System architecture
This page explains the high-level system model behind logging24: how logs are ingested, how they are organized, how queries are answered, and how access control fits around that model.
For new readers, this chapter fits directly after Getting Started . It gives you the mental model needed before choosing a long-term forwarding setup or building more exact queries.
Ingestion
Logs reach logging24 through forwarding agents or integrations running in your environment. Those forwarders authenticate with write tokens and send log events to the ingest backends.
For operational guidance on how to send logs, continue to Forwarding . This page focuses on what the system looks like after the data arrives.
Log streams and prefixes
Incoming logs are assigned to log streams. Each stream is labeled with up to four textual dimensions,
prefix0
through
prefix3
. Typical deployments use
prefix0
for host or environment and
prefix1
for service or logfile.
These prefixes are central to the platform for two reasons:
- Queries use them to narrow the search scope before regex matching starts.

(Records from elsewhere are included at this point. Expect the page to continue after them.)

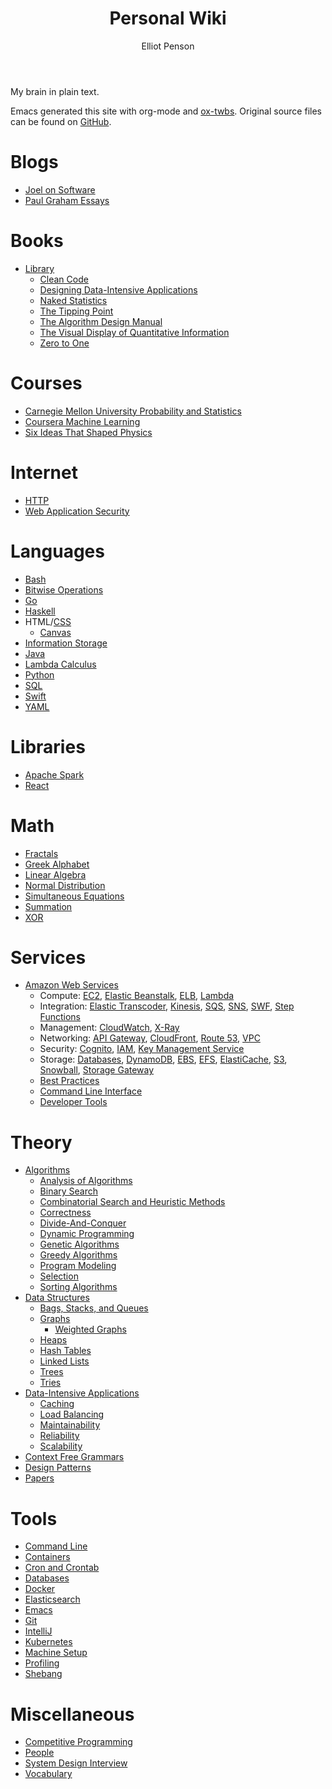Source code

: #+TITLE: Personal Wiki
#+AUTHOR: Elliot Penson

#+ATTR_HTML: :align left :style margin-right:10px
[[file:images/brain.png]]

My brain in plain text.

Emacs generated this site with org-mode and [[https://github.com/marsmining/ox-twbs][ox-twbs]]. Original source files can
be found on [[https://github.com/ElliotPenson/org][GitHub]].

* Blogs

  - [[file:blogs/joel-on-software.org][Joel on Software]]
  - [[file:blogs/paul-graham-essays.org][Paul Graham Essays]]

* Books

  - [[file:books/library.org][Library]]
    - [[file:books/clean-code.org][Clean Code]]
    - [[file:books/designing-data-intensive-applications.org][Designing Data-Intensive Applications]]
    - [[file:books/naked-statistics.org][Naked Statistics]]
    - [[file:books/tipping-point.org][The Tipping Point]]
    - [[file:books/algorithm-design-manual.org][The Algorithm Design Manual]]
    - [[file:books/visual-display-of-quantitative-information.org][The Visual Display of Quantitative Information]]
    - [[file:books/zero-to-one.org][Zero to One]]

* Courses

  - [[file:courses/cmu-stats.org][Carnegie Mellon University Probability and Statistics]]
  - [[file:courses/coursera-ml.org][Coursera Machine Learning]]
  - [[file:courses/six-ideas-that-shaped-physics.org][Six Ideas That Shaped Physics]]

* Internet

  - [[file:internet/http.org][HTTP]]
  - [[file:internet/web-application-security.org][Web Application Security]]

* Languages

  - [[file:languages/bash.org][Bash]]
  - [[file:languages/bitwise.org][Bitwise Operations]]
  - [[file:languages/go.org][Go]]
  - [[file:languages/haskell.org][Haskell]]
  - HTML/[[file:languages/css.org][CSS]]
    - [[./languages/canvas.org][Canvas]]
  - [[file:languages/information-storage.org][Information Storage]]
  - [[file:languages/java.org][Java]]
  - [[file:languages/lambda-calculus.org][Lambda Calculus]]
  - [[file:languages/python.org][Python]]
  - [[file:languages/sql.org][SQL]]
  - [[file:languages/swift.org][Swift]]
  - [[file:languages/yaml.org][YAML]]

* Libraries

  - [[file:libraries/spark.org][Apache Spark]]
  - [[file:libraries/react.org][React]]

* Math

  - [[file:math/fractals.org][Fractals]]
  - [[file:math/greek-alphabet.org][Greek Alphabet]]
  - [[file:math/linear-algebra.org][Linear Algebra]]
  - [[file:math/normal-distribution.org][Normal Distribution]]
  - [[file:math/simultaneous-equations.org][Simultaneous Equations]]
  - [[file:math/summation.org][Summation]]
  - [[file:math/xor.org][XOR]]

* Services

  - [[file:services/aws.org][Amazon Web Services]]
    - Compute: [[file:services/ec2.org][EC2]], [[file:services/elastic-beanstalk.org][Elastic Beanstalk]], [[file:services/elb.org][ELB]], [[file:services/lambda.org][Lambda]]
    - Integration: [[file:services/elastic-transcoder.org][Elastic Transcoder]], [[file:services/kinesis.org][Kinesis]], [[file:services/sqs.org][SQS]], [[file:services/sns.org][SNS]], [[file:services/swf.org][SWF]], [[file:services/aws-step-functions.org][Step Functions]]
    - Management: [[file:services/cloudwatch.org][CloudWatch]], [[file:services/x-ray.org][X-Ray]]
    - Networking: [[file:services/api-gateway.org][API Gateway]], [[file:services/cloudfront.org][CloudFront]], [[file:services/route-53.org][Route 53]], [[file:services/amazon-vpc.org][VPC]]
    - Security: [[file:services/amazon-cognito.org][Cognito]], [[file:services/iam.org][IAM]], [[file:services/aws-kms.org][Key Management Service]]
    - Storage: [[file:services/aws-databases.org][Databases]], [[file:services/dynamo-db.org][DynamoDB]], [[file:services/ebs.org][EBS]], [[file:services/efs.org][EFS]], [[file:services/elasticache.org][ElastiCache]], [[file:services/s3.org][S3]], [[file:services/snowball.org][Snowball]], [[file:services/storage-gateway.org][Storage Gateway]]
    - [[file:services/aws-best-practices.org][Best Practices]]
    - [[file:services/aws-cli.org][Command Line Interface]]
    - [[file:services/aws-developer-tools.org][Developer Tools]]

* Theory

  - [[file:theory/algorithms.org][Algorithms]]
    - [[file:theory/algorithm-analysis.org][Analysis of Algorithms]]
    - [[file:theory/binary-search.org][Binary Search]]
    - [[file:theory/combinatorial-search-and-heuristic-methods.org][Combinatorial Search and Heuristic Methods]]
    - [[file:theory/correctness.org][Correctness]]
    - [[file:theory/divide-and-conquer.org][Divide-And-Conquer]]
    - [[file:theory/dynamic-programming.org][Dynamic Programming]]
    - [[file:theory/genetic-algorithms.org][Genetic Algorithms]]
    - [[file:theory/greedy-algorithms.org][Greedy Algorithms]]
    - [[file:theory/program-modeling.org][Program Modeling]]
    - [[file:theory/selection.org][Selection]]
    - [[file:theory/sorting-algorithms.org][Sorting Algorithms]]
  - [[file:theory/data-structures.org][Data Structures]]
    - [[file:theory/bags-stacks-queues.org][Bags, Stacks, and Queues]]
    - [[file:theory/graphs.org][Graphs]]
      - [[file:theory/weighted-graphs.org][Weighted Graphs]]
    - [[file:theory/heaps.org][Heaps]]
    - [[file:theory/hash-tables.org][Hash Tables]]
    - [[file:theory/linked-lists.org][Linked Lists]]
    - [[file:theory/trees.org][Trees]]
    - [[file:theory/tries.org][Tries]]
  - [[file:theory/data-intensive-applications.org][Data-Intensive Applications]]
    - [[file:theory/caching.org][Caching]]
    - [[file:theory/load-balancing.org][Load Balancing]]
    - [[file:theory/maintainability.org][Maintainability]]
    - [[file:theory/reliability.org][Reliability]]
    - [[file:theory/scalability.org][Scalability]]
  - [[file:theory/cfg.org][Context Free Grammars]]
  - [[file:theory/design-patterns.org][Design Patterns]]
  - [[file:theory/papers.org][Papers]]

* Tools

  - [[file:tools/command-line.org][Command Line]]
  - [[file:tools/containers.org][Containers]]
  - [[file:tools/cron.org][Cron and Crontab]]
  - [[file:tools/databases.org][Databases]]
  - [[file:tools/docker.org][Docker]]
  - [[file:tools/elasticsearch.org][Elasticsearch]]
  - [[file:tools/emacs.org][Emacs]]
  - [[file:tools/git.org][Git]]
  - [[file:tools/intellij.org][IntelliJ]]
  - [[file:tools/kubernetes.org][Kubernetes]]
  - [[file:tools/setup.org][Machine Setup]]
  - [[file:tools/profiling.org][Profiling]]
  - [[file:tools/shebang.org][Shebang]]

* Miscellaneous

  - [[file:./miscellaneous/competitive-programming.org][Competitive Programming]]
  - [[file:miscellaneous/people.org][People]]
  - [[file:miscellaneous/system-design-interview.org][System Design Interview]]
  - [[file:miscellaneous/vocabulary.org][Vocabulary]]
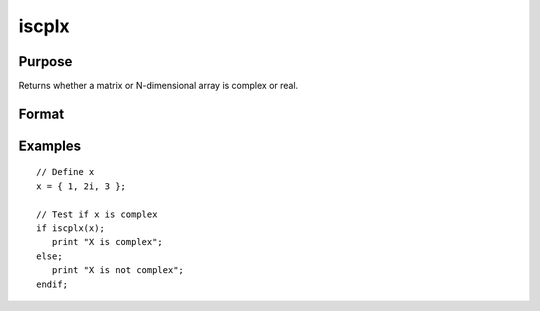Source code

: 
iscplx
==============================================

Purpose
----------------

Returns whether a matrix or N-dimensional array is complex or real.

Format
----------------
.. function:: x_iscplx = iscplx(x)

    :param x: data
    :type x: NxK matrix or N-dimensional array

    :return x_iscplx: 1 if *x* is complex, 0 if it is real.

    :rtype x_iscplx: scalar

Examples
----------------

::

    // Define x
    x = { 1, 2i, 3 };

    // Test if x is complex
    if iscplx(x);
       print "X is complex";
    else;
       print "X is not complex";
    endif;

.. seealso:: Functions :func:`hasimag`, :func:`iscplxf`
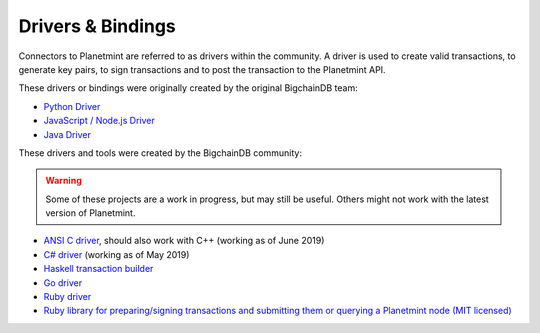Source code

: 
.. Copyright © 2020 Interplanetary Database Association e.V.,
   Planetmint and IPDB software contributors.
   SPDX-License-Identifier: (Apache-2.0 AND CC-BY-4.0)
   Code is Apache-2.0 and docs are CC-BY-4.0

Drivers & Bindings
******************


Connectors to Planetmint are referred to as drivers within the community. A driver is used to create valid transactions, to generate key pairs, to sign transactions and to post the transaction to the Planetmint API. 

These drivers or bindings were originally created by the original BigchainDB team: 

* `Python Driver <https://docs.planetmint.io/projects/py-driver/en/latest/index.html>`_
* `JavaScript / Node.js Driver <https://github.com/bigchaindb/js-bigchaindb-driver>`_
* `Java Driver <https://github.com/bigchaindb/java-bigchaindb-driver>`_

These drivers and tools were created by the BigchainDB community:

.. warning::

   Some of these projects are a work in progress,
   but may still be useful.
   Others might not work with the latest version of Planetmint.

* `ANSI C driver <https://github.com/RiddleAndCode/bigchaindb-c-driver>`_, should also work with C++ (working as of June 2019)
* `C# driver <https://github.com/Omnibasis/bigchaindb-csharp-driver>`_ (working as of May 2019)
* `Haskell transaction builder <https://github.com/bigchaindb/bigchaindb-hs>`_
* `Go driver <https://github.com/zbo14/envoke/blob/master/bigchain/planet.go>`_
* `Ruby driver <https://github.com/LicenseRocks/bigchaindb_ruby>`_
* `Ruby library for preparing/signing transactions and submitting them or querying a Planetmint node (MIT licensed) <https://rubygems.org/gems/planetmint>`_
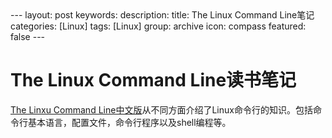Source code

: #+BEGIN_HTML
---
layout: post
keywords: 
description: 
title: The Linux Command Line笔记 
categories: [Linux]
tags: [Linux]
group: archive
icon: compass
featured: false
---
#+END_HTML
* The Linux Command Line读书笔记
[[http://billie66.github.io/TLCL/index.html][The Linxu Command Line中文版]]从不同方面介绍了Linux命令行的知识。包括命令行基本语言，配置文件，命令行程序以及shell编程等。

- Permissions use them to define what a reader, writer, or admin may access.
Storage and search
Logs are stored in internal blocks. Queries scan blocks that are relevant for the selected time range and prefixes, then apply the full-line regex match. Because the scan starts from a narrower candidate set, shorter time windows and more specific prefixes usually produce faster queries.
logging24 can reuse work from earlier scans through transparent caching and partial-result reuse, especially while clients poll an in-progress query.
Analysis model
Most user-facing analysis happens either in the web UI or through the HTTP API. The same underlying query engine powers both.
At a high level, a query consists of:
- Select a customer account.
- Restrict the scan by prefixes.
- Restrict the scan by time range.
- Apply the regex and optional captures for counting, grouping, or numeric analysis.
Continue with Querying for the full search model and API Reference for the HTTP surface.
Access control
logging24 uses three main permission roles:
| Writer | May ingest logs into the log streams allowed by the write token. |
| Reader | May query logs within the allowed prefix scope. |
| Admin | May configure streams and permissions within the allowed prefix scope. |
Read and admin permissions are prefix-based. For example, a permission scoped to
prefix0 = "com.example"
applies to log streams whose
prefix0
begins with that value, while leaving the other prefix dimensions available for further filtering.
Why this model matters operationally
- Prefix naming and forwarding design influences how useful your prefixes are later during search and access control.
- Token scope matters because it directly controls what can be ingested, searched, or administered.